Believe it or not, Apple has been trying to catch up with Android for some time now, especially when it comes to hardware. But this is mostly due to the fact that Apple is a single entity competing against an enormous pool of Android brands which have varying device launch cycles. But with the Apple iPhone 6S and the 6S Plus, it seems to have turned the tables around. Here’s everything you need to know about iPhone 6S.
Hardware and Design: Retention at its Best
As always, Apple has retained the similar form factor of its previous flagship for the S branded device. It could also be an excellent business decision for the Cupertino giant to use the already established production lines and moulds to squeeze out more profits.
Not to say that we don’t get new options, Apple has generously added a pinkish hue to its gold edition and now we have the stunning Rose Gold iPhone. (What an amazing functional feature!)
When it comes to hardware, there is a slight twist, and the recent iPhones make a strong statement. Apple has used aerospace grade aluminium to build the chassis of its iPhone 6S and 6S Plus, the particular alloy is modelled as Series 7000. It is also worth mentioning that its the exact alloy used in aircraft construction and the aerospace industry. Apple hopes to eliminate the infamous Bendgate defect with its latest construction materials, although its effectiveness is yet to be tested.

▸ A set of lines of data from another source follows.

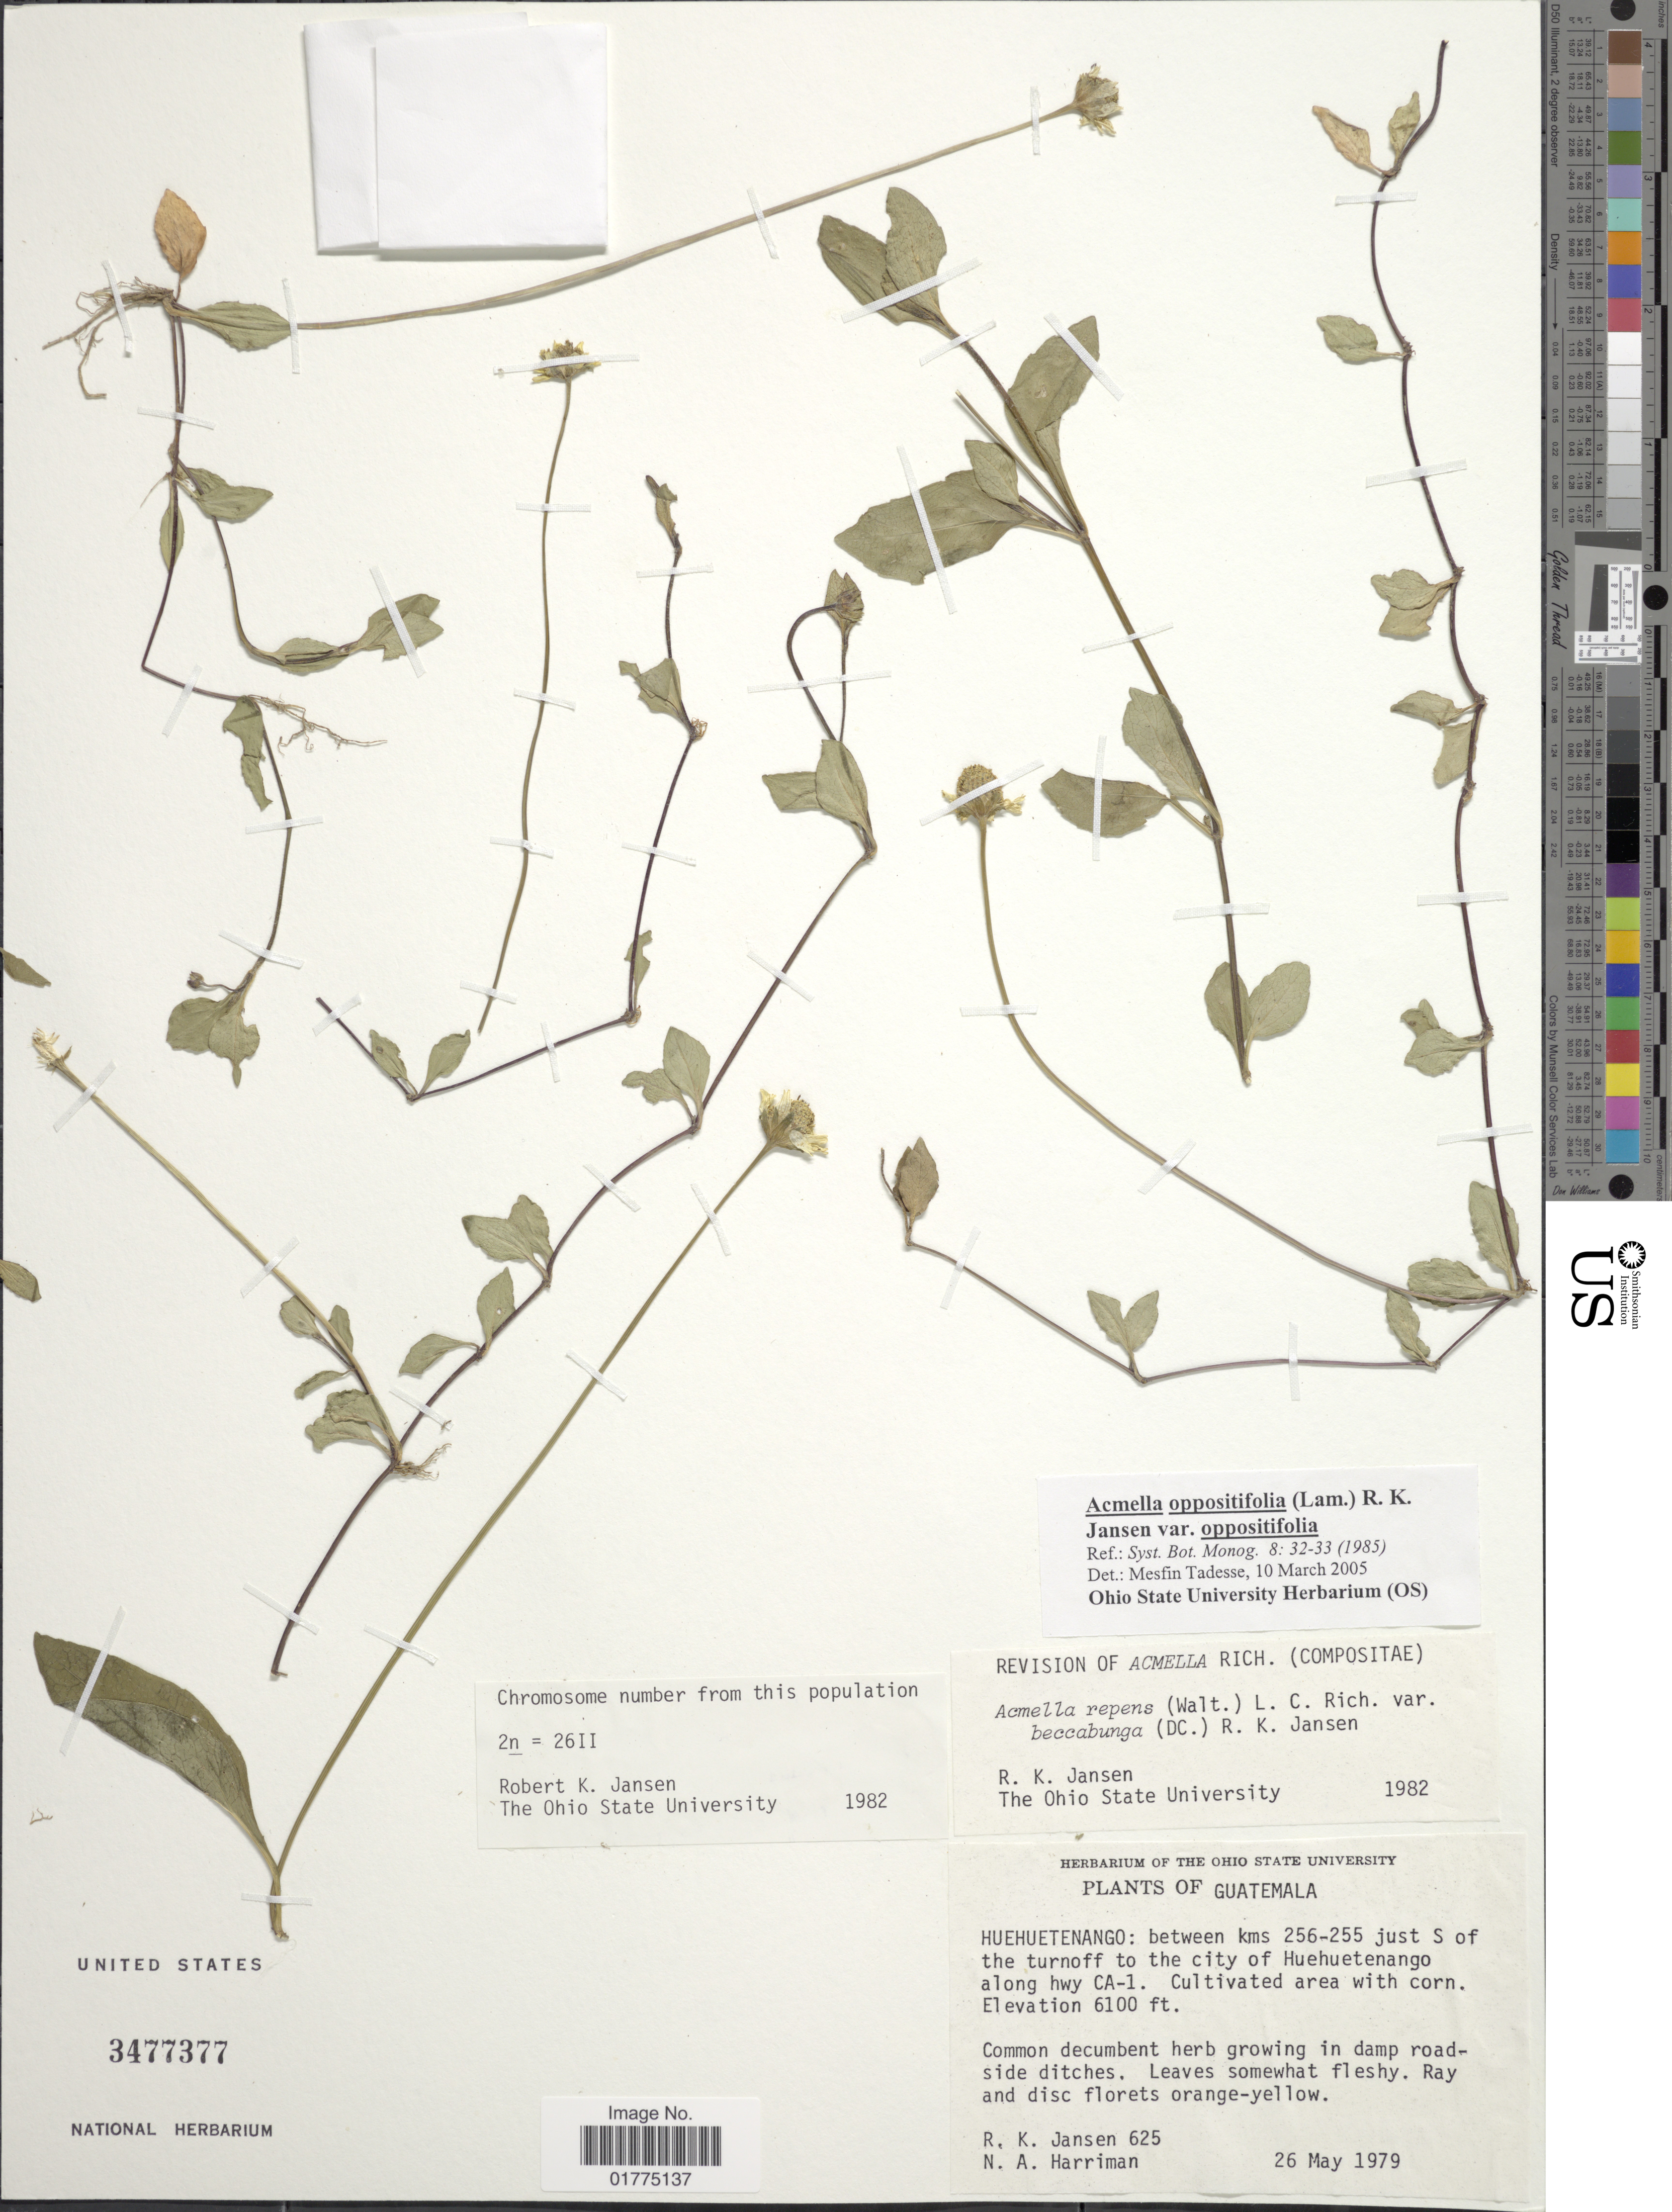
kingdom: Plantae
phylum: Tracheophyta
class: Magnoliopsida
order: Asterales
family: Asteraceae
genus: Heliopsis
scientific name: Heliopsis buphthalmoides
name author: (Jacq.) Dunal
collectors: R. K. Jansen & N. A. Harriman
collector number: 625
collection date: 1979-05-26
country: Guatemala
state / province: Huehuetenango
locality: Huehuetenango: between kms 256-255 just S of the turnoff to the city of Huehuetenango along hwy CA-1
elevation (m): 1859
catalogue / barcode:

Apple also claims that the glass on top of the display is sturdier than its previous iterations and has a new chemical coating which ensures enhanced scratch resistance. But the Cupertino giant hasn’t spoken a word about the make of the glass or its contents, so at this point, we don’t really have a chance of figuring out whether it is a Sapphire glass or a Corning Gorilla Glass.
Display, and 3D Touch: Not So Hot
The display on the iPhone 6S is a similar 4.7-inch display we witnessed on the previous iteration and yes, it is a retina display. As speculated, Apple really did incorporate its Force Touch into the new iPhones, but the implementation is a slightly different variation of the Force Touch and is now called as the 3D Touch (it reminds us of Lumia McLaren). So far, new 3D Touch display appears to pop up secondary menus and new options during the long press.
It is basically just the same stuff any capacitive display would do, except that Apple decided to slap on some pressure sensors, add the “3D Touch” moniker. We are not sure if this is the extent to its functionality or whether its full potential is yet to be unlocked.
But we were thoroughly impressed by the “Peeking in” functionality which brings out snippets of important information from emails and messages like the serial numbers and flight numbers. The convenience of being able to see them without field scanning through the entire text is amazing. It’s like Apple has reinvented the “hover over” functionality of the PC World into the mobile industry.
Don’t get us wrong, the whole ForceTouch conception was revolutionary when it was introduced in the MacBook and changed the way we perceived using the touchpad. But the capability of the same technology in a capacitive display doesn’t really seem to make a difference in terms of functionality.
We also find it weird that Apple chose to use Microsoft’s buzz words instead of its own, Apple generally creates buzz words that are not familiar with the public and that which the general masses can’t relate to. The “3D Touch” tag was already introduced long back by Microsoft for its Lumia McClaren and now it’s rumoured to arrived in the Lumia 950. It could be possible that Apple and Microsoft are teaming up on this one (although it’s highly unlikely).